Continuing on, many couples have “their song”. Sara and I sing to each other continually. I would venture to say that the sweetness of our daily interactions would make most people vomit. We sing and dance almost everywhere we go. It’s completely ridiculous and we love it.
In an endeavor to look out for our future mental health I had the idea of writing and recording a song together. There is plenty of evidence that shows music will trigger memories of those with dementia. One or both of us may forget each other if we get dementia. What if we had a song that we could write, sing, and became such a part of us that it would help us see through the haze of a failing mind just for a second to remember. To remember who we are together. It’s easy to forget that the person you knew is still in front of you. They may not be the same person. They may not recognize you.

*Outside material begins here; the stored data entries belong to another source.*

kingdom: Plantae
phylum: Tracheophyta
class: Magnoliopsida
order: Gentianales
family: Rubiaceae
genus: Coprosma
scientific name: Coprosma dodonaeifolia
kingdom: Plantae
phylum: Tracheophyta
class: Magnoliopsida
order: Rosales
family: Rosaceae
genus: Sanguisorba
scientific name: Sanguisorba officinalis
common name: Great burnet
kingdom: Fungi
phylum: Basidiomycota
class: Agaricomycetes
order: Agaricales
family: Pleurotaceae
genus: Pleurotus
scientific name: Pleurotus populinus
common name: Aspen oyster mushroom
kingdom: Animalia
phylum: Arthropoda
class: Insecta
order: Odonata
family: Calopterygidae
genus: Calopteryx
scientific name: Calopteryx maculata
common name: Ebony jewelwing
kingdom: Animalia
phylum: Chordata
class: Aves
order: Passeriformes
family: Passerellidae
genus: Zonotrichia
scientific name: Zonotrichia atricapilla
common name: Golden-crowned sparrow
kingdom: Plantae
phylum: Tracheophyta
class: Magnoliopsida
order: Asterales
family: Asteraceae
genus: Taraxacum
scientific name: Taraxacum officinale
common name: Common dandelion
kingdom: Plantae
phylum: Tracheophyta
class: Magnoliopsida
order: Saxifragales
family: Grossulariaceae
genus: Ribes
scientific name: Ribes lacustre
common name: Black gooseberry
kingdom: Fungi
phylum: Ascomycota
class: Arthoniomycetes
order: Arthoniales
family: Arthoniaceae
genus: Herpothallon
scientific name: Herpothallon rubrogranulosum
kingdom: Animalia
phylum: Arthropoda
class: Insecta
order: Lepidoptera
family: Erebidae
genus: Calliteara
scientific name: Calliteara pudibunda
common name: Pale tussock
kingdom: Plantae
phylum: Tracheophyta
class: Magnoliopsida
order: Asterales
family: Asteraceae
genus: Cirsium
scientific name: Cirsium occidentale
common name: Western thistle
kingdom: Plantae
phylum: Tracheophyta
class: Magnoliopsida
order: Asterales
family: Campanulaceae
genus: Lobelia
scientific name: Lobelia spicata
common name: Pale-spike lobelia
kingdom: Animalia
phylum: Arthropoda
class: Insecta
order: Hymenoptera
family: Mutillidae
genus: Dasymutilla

Who knows what the future will bring. It may not even come up, and let’s hope it doesn’t. Going through dementia isn’t pleasing for anyone or their loved ones. It feels like you’re being robbed of a loved one, or of your own life. But… what if you had a way to ensure that spark was still there. Wouldn’t it be worth it to find out? So, we’re going to write a song. Nobody but the two of us may ever hear this song. We may put it out to the world. It will be our song. We will memorize and make it such a part of us that maybe, just maybe it will transcend illness and bring back who we are for a moment.
I have yet to talk to a mental health professional to see whether or not this is a good idea, or a bad idea. I’ll end up talking to a friend about it sooner or later and maybe we won’t do it. If we do end up writing and recording a song together, we may end up starting a small business doing this for other couples as well.